> **TASK OBJECTIVE**
Return the text of the records below line for line with nothing changed, leaving out the pictures.

> **EXERCISE INPUTS**
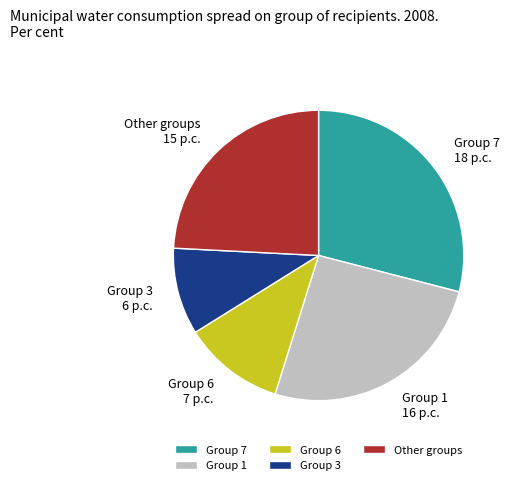

Which slice is the smallest?

Group 3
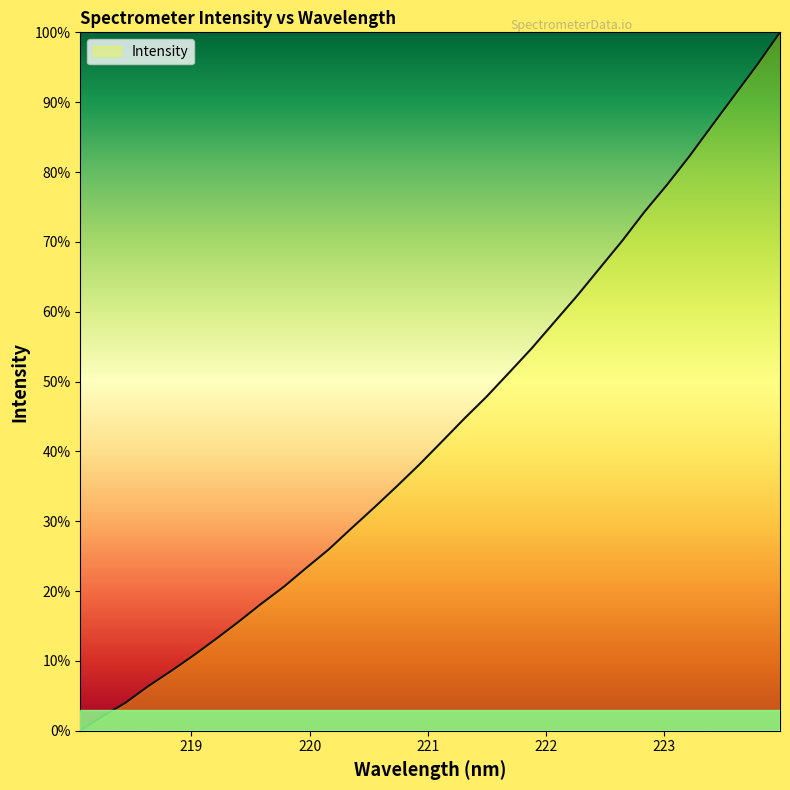

Does the chart display data point markers on the line(s)?

No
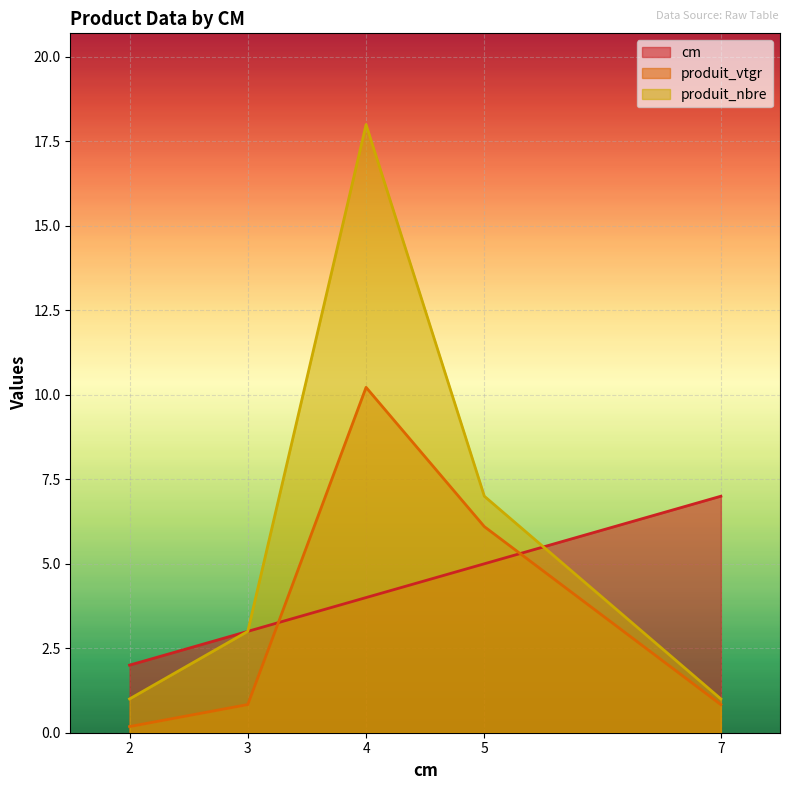

Does the chart display data point markers on the line(s)?

No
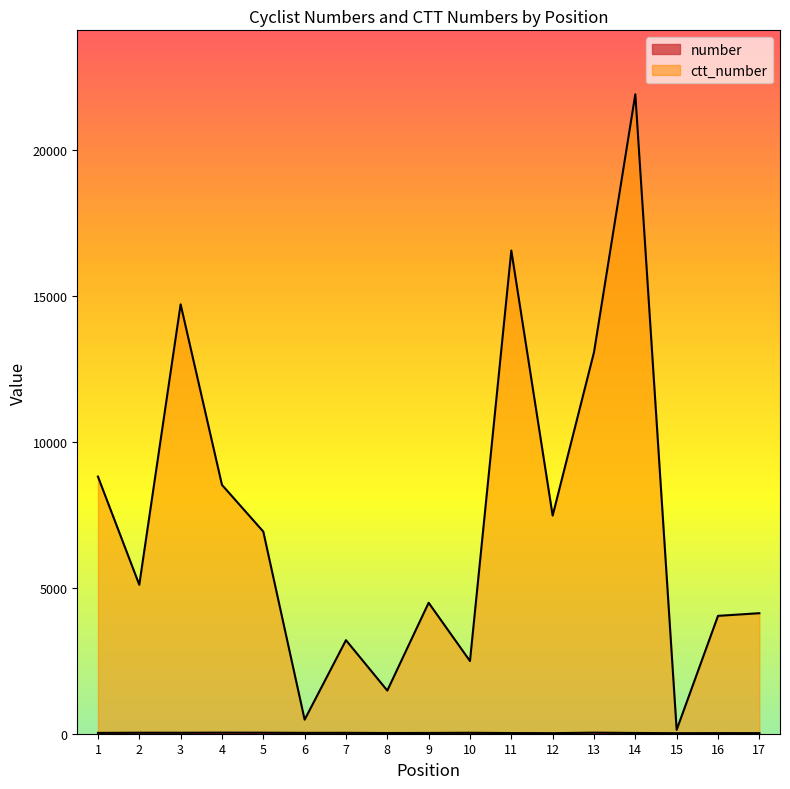

How many values in the ctt_number series are below 5104?

8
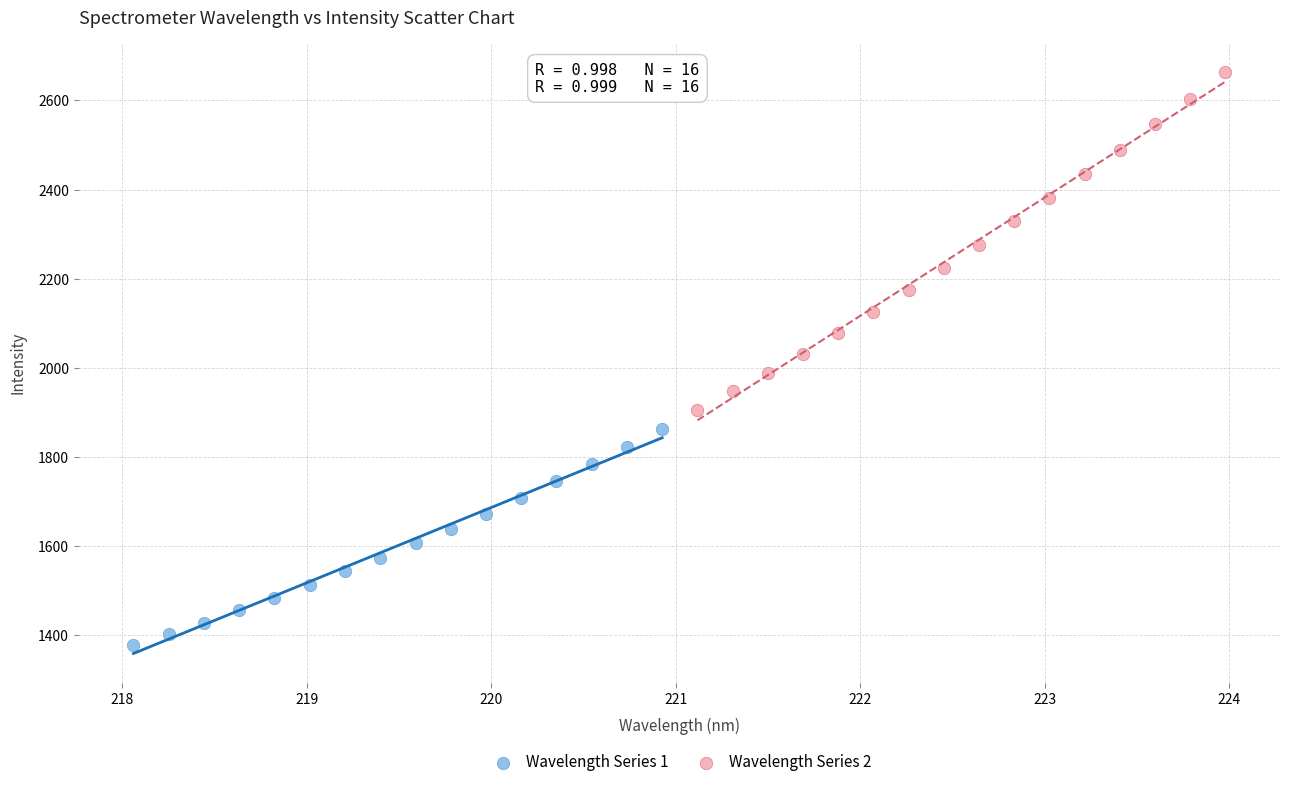

What are all the series names shown in the legend?

Wavelength Series 1, Wavelength Series 2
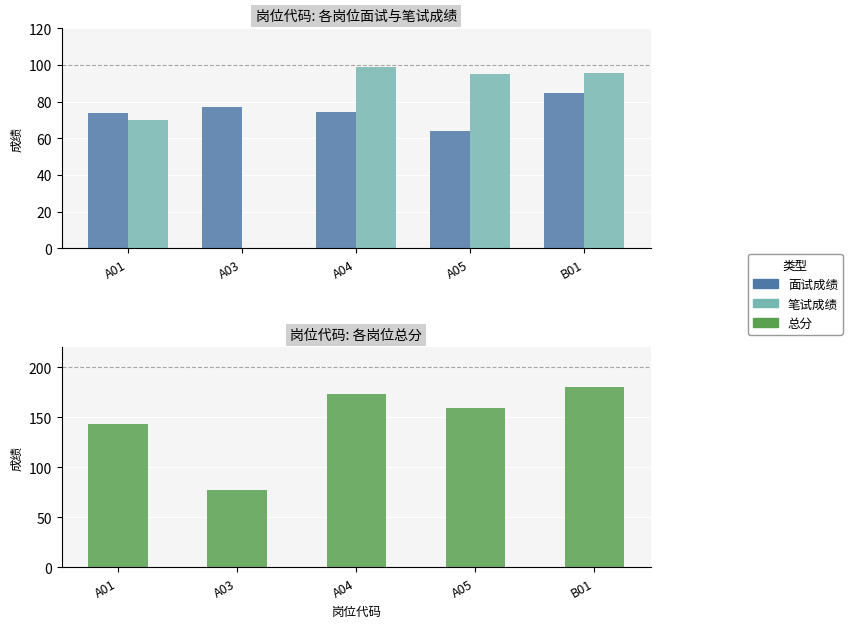

What is the value of the 总分 bar at the 5th from the left?

180.3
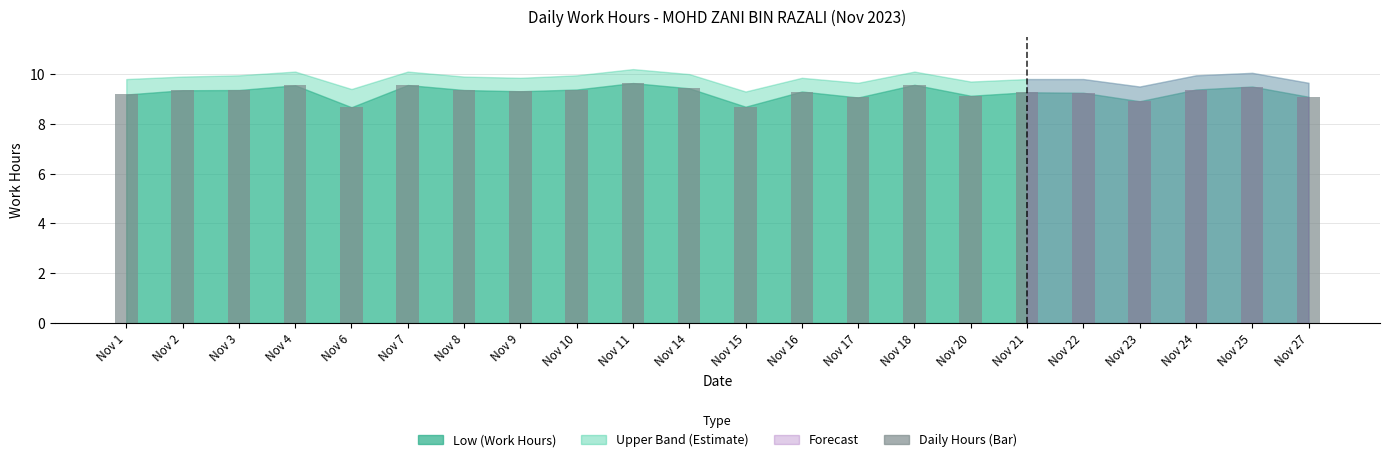

The chart shows a value of 15.2 at Nov 20. True or false?

False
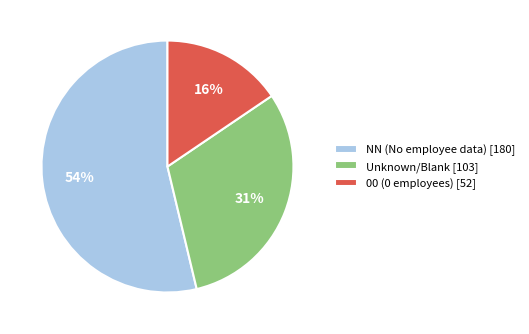

Does NN (No employee data) [180] represent more than half of the total?

Yes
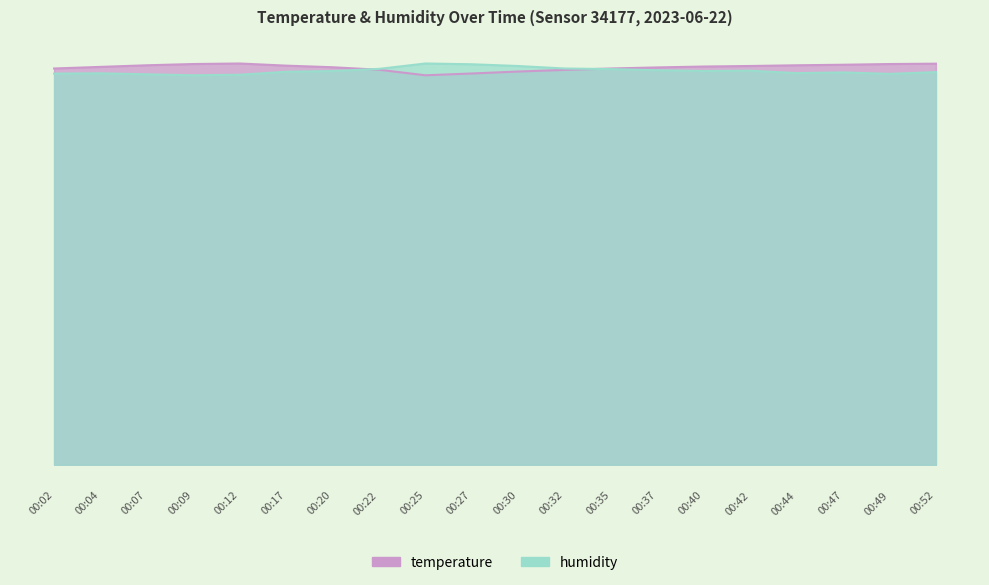

Which series ends up on top after the final intersection of temperature and humidity?

temperature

> **EXERCISE RESPONSE**
Which slice is the smallest?

Group 3

Does the chart display data point markers on the line(s)?

No

Does the chart display data point markers on the line(s)?

No

How many values in the ctt_number series are below 5104?

8

What are all the series names shown in the legend?

Wavelength Series 1, Wavelength Series 2

What is the value of the 总分 bar at the 5th from the left?

180.3

The chart shows a value of 15.2 at Nov 20. True or false?

False

Does NN (No employee data) [180] represent more than half of the total?

Yes

Which series ends up on top after the final intersection of temperature and humidity?

temperature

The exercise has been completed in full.